How infeasible is it on the most common platforms (Linux, Windows, macOS, various BSD) to introspect the stack size? We're at least partially in this mess because back in 1990 I didn't know how to do that using portable C code, but hopefully things have improved since then, and there is at least a non-portable way? At least for the parser a single pointer compare shouldn't break the bank.

[pablogsal]

At least for the parser a single pointer compare shouldn't break the bank.

At least in Linux we can ask the OS for the stack limit and then we could compare addresses as they cannot move. I can try to implement a prototype of this.

[Kodiologist]

This seems like more of a semantics issue than anything else. I for one see no contradiction in the original documentation: the kind of "safety" being offered is "not executing arbitrary code", not "never crashing". This is sufficient for untrusted input in many situations. Making sure a function never crashes, even with pathological input, is a tall order.
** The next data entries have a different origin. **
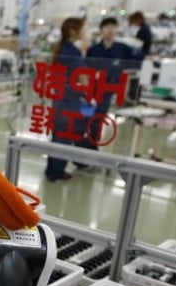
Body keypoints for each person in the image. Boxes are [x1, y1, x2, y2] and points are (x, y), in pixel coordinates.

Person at [80, 17, 135, 152]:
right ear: (101, 30)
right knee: (90, 117)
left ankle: (94, 146)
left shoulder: (124, 49)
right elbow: (87, 68)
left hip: (114, 90)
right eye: (107, 27)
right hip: (96, 89)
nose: (110, 30)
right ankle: (87, 146)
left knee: (102, 118)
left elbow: (134, 66)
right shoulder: (94, 50)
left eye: (113, 27)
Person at [45, 17, 87, 182]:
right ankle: (57, 172)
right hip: (70, 100)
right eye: (82, 29)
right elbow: (84, 78)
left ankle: (52, 170)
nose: (84, 32)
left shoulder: (61, 48)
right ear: (73, 31)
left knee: (58, 136)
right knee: (65, 136)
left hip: (60, 98)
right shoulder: (73, 52)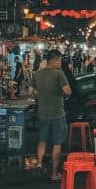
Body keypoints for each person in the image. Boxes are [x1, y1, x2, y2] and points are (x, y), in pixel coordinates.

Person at [29, 48, 71, 180]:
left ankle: (39, 165)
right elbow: (68, 91)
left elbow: (30, 93)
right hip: (57, 114)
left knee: (42, 142)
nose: (60, 63)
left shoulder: (36, 74)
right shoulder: (59, 74)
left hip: (42, 114)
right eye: (59, 60)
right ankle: (54, 174)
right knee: (57, 144)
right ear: (54, 60)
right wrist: (62, 95)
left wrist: (39, 97)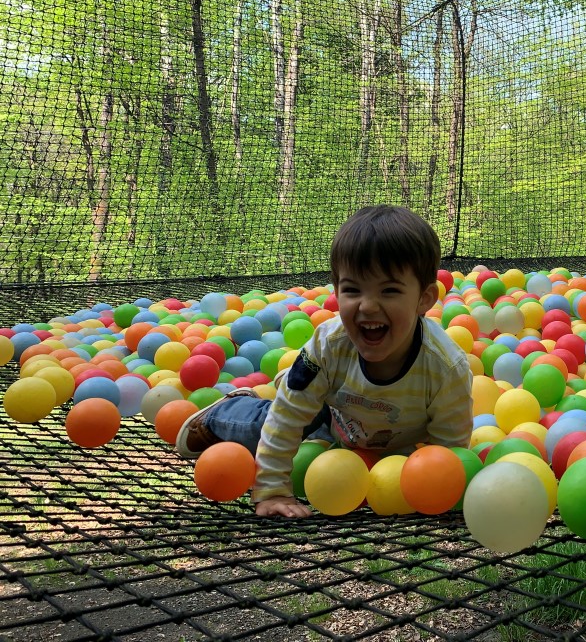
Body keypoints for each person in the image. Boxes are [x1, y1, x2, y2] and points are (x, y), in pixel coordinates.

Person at [175, 205, 474, 518]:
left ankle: (296, 391)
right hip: (332, 413)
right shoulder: (327, 346)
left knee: (319, 425)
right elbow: (287, 417)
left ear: (425, 298)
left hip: (368, 435)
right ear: (337, 291)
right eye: (352, 289)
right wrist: (273, 489)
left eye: (389, 290)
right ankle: (224, 413)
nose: (368, 306)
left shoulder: (445, 367)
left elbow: (448, 452)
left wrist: (432, 491)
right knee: (277, 421)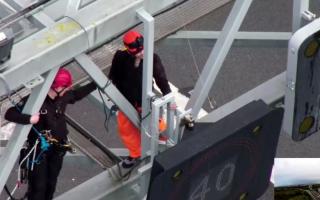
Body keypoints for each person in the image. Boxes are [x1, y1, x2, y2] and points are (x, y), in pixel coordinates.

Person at [5, 68, 97, 200]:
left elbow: (76, 95)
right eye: (65, 87)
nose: (67, 89)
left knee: (51, 184)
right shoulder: (35, 101)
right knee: (38, 187)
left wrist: (94, 85)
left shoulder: (62, 96)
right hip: (38, 151)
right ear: (57, 87)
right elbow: (9, 113)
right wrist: (29, 119)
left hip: (57, 148)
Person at [108, 30, 172, 168]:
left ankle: (165, 139)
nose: (142, 54)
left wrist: (168, 96)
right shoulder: (121, 58)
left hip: (144, 99)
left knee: (154, 123)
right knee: (126, 129)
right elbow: (114, 76)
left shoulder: (152, 58)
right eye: (138, 53)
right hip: (126, 99)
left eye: (143, 51)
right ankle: (136, 153)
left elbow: (161, 78)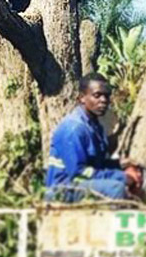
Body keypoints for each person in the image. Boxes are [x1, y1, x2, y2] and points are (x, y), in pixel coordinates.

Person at [45, 74, 136, 202]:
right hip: (63, 190)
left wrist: (118, 165)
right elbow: (79, 173)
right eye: (97, 95)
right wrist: (121, 177)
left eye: (106, 95)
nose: (104, 100)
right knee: (116, 188)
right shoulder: (74, 128)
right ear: (82, 98)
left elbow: (95, 164)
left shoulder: (95, 125)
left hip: (80, 183)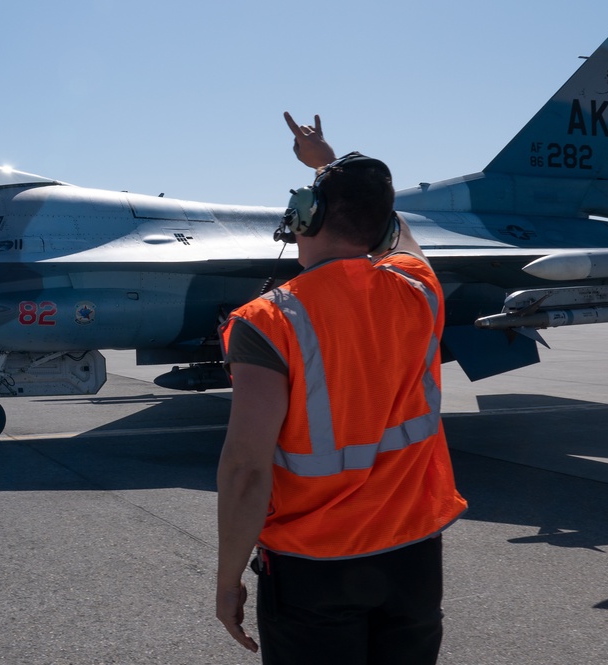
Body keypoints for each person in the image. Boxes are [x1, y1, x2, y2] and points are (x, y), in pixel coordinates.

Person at [214, 112, 468, 664]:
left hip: (314, 571)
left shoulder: (267, 323)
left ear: (307, 217)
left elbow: (246, 468)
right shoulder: (419, 289)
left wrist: (228, 577)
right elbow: (400, 238)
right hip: (414, 559)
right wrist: (334, 169)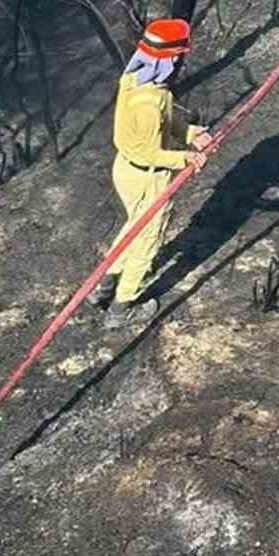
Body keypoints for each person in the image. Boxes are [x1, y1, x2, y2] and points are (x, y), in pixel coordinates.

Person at [89, 17, 212, 329]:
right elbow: (148, 152)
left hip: (128, 170)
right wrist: (186, 158)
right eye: (179, 57)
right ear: (169, 60)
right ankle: (122, 307)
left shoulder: (137, 82)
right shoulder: (147, 103)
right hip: (147, 176)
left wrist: (190, 133)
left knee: (134, 226)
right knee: (147, 240)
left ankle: (104, 283)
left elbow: (164, 120)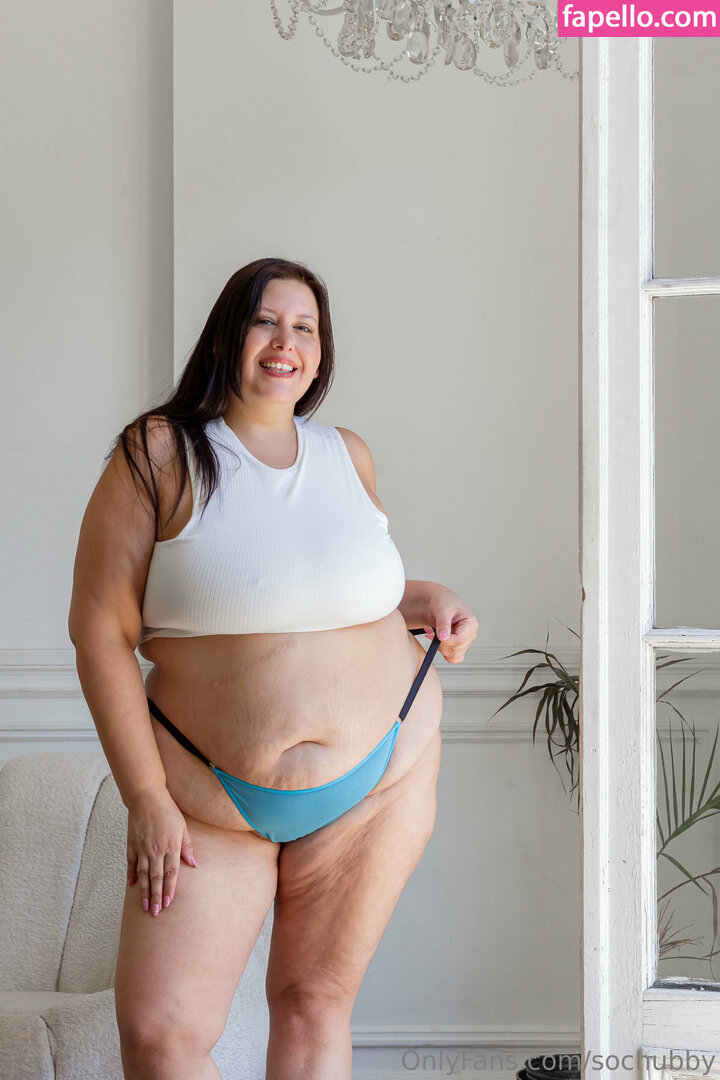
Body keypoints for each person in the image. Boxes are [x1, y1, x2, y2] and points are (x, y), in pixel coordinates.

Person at [68, 256, 478, 1080]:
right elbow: (100, 633)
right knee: (161, 1035)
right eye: (265, 320)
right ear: (228, 334)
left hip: (381, 778)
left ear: (321, 353)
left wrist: (422, 597)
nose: (285, 342)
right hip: (207, 795)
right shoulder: (158, 453)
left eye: (304, 327)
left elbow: (326, 587)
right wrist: (146, 798)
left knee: (315, 1005)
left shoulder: (347, 455)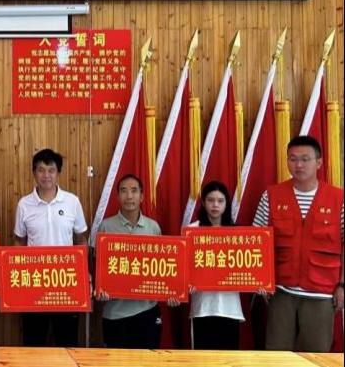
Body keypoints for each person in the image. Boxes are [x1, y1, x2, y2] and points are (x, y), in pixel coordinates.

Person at [253, 135, 344, 352]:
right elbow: (256, 242)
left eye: (305, 159)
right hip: (280, 294)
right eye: (293, 159)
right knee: (277, 357)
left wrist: (342, 286)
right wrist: (260, 280)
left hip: (321, 295)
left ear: (319, 162)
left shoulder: (338, 199)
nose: (299, 165)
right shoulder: (271, 196)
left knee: (315, 358)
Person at [95, 174, 180, 348]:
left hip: (147, 311)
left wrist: (172, 293)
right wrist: (100, 288)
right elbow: (99, 268)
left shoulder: (153, 227)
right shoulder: (106, 227)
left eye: (134, 191)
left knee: (148, 360)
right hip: (115, 313)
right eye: (124, 191)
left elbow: (162, 269)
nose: (129, 196)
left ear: (141, 196)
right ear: (117, 196)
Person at [13, 148, 87, 347]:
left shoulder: (72, 202)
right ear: (34, 173)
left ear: (58, 173)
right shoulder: (24, 204)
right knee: (33, 343)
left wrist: (83, 273)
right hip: (34, 284)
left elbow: (81, 239)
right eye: (41, 170)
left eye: (51, 170)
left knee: (67, 343)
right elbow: (19, 241)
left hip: (66, 284)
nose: (46, 175)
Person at [187, 181, 247, 350]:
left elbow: (249, 266)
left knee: (228, 359)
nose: (215, 205)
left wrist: (261, 283)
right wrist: (187, 283)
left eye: (220, 201)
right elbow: (185, 267)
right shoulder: (192, 230)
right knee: (203, 359)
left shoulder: (237, 233)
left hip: (230, 309)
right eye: (210, 200)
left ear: (226, 204)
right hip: (203, 308)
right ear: (203, 202)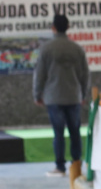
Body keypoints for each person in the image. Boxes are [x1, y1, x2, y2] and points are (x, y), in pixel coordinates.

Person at [33, 14, 90, 179]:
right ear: (68, 27)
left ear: (53, 28)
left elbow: (40, 74)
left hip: (53, 97)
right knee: (75, 132)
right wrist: (83, 94)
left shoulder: (46, 49)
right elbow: (85, 74)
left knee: (58, 133)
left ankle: (60, 167)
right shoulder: (77, 49)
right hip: (73, 97)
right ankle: (76, 166)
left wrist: (37, 94)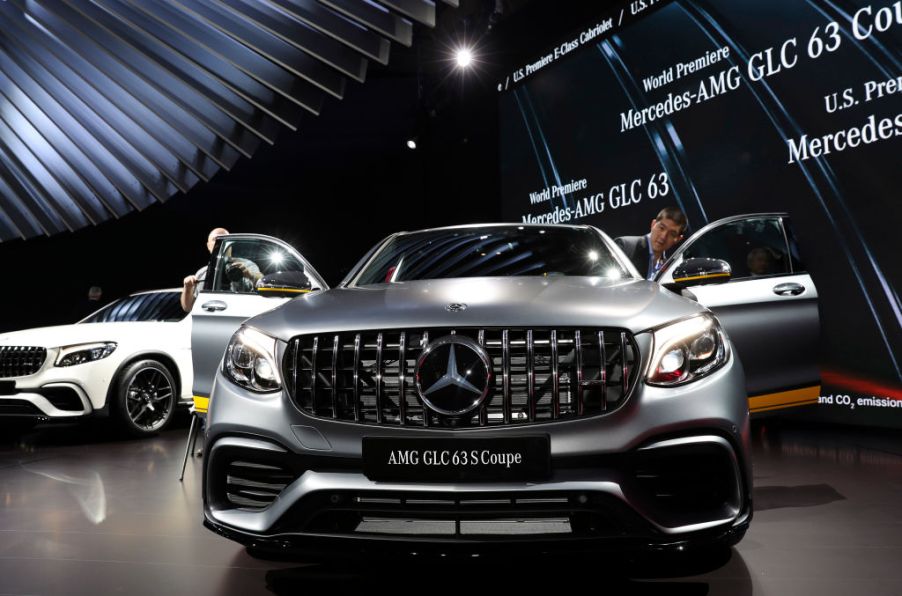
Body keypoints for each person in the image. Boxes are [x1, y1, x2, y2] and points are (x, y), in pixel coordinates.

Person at [615, 207, 688, 280]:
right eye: (661, 228)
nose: (663, 236)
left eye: (672, 234)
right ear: (653, 224)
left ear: (678, 239)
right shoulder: (625, 246)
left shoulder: (670, 266)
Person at [180, 227, 229, 312]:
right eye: (215, 240)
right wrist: (188, 287)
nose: (220, 243)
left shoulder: (248, 266)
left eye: (225, 240)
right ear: (208, 246)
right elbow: (188, 307)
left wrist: (251, 276)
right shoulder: (202, 273)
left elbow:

I can see the value in being able to make this additional guarantee, but in the meantime, the original issue can be resolved simply by wording the existing guarantee more explicitly.

[gpshead]

More explicit wording added.

[vstinner]

Fixed by PR #95919. Thank you!

[seberg]

Are there any hints on a workaround(s)? The only thing I can think of right now is just rejecting "large" inputs (not sure how large). Which is still a bit inconvenient in my use-case (which at some time explicitly wanted to allow them). Rejecting deep nesting, or very many nodes would seem a bit clearer.
I can of course do that, and maybe there is just no avoiding it anyway, but "advertising" it, e.g. by having a kwarg to opt-in might be good?

[vstinner]

Are there any hints on a workaround(s)?

In my experience, the most secure way to evaluate/run untrusted code is to spawn a separated process and runs this process in a sandbox where you can limit time, memory, syscalls, etc.

[seberg]

Yea, but whether or not it helps me, it seem like there should be some practical solution for very simple stuff here.

• Nobody wants to sand-box evaluating a single floating point number. So there is some "threshold" of complexity that should be safe. Maybe using json actually helps increase it (not for me, but generally)? (json also warns about sizes, but maybe it is more graceful in the sense that there is no sudden crash, just DoS through linear resource usage increase?).
• If I use literal-eval as a library, it seems strange if I sandbox for the user (can I even do that)? But, I also cannot reasonably force everyone to sandbox. So I must add some arbitrary threshold beyond which I tell users: "Oh, maybe be careful, if you are worried you probably have to sandbox."

I would be surprised if I am the only one in a position where historically literal_eval was assumed to be safe (maybe sloppily so) and removing that guarantee will be bumpy.

[vstinner]

I would be surprised if I am the only one in a position where historically literal_eval was assumed to be safe (maybe sloppily so) and removing that guarantee will be bumpy.

It was never safe. The only change is the documentation that has been fixed. One way to reduce the risk of crash is to reject strings longer than a limit (ex: 100 characters).

This issue is closed. I suggest you opening a discussion elsewhere. There is no plan to implement a sandbox in CPython: https://lwn.net/Articles/574215/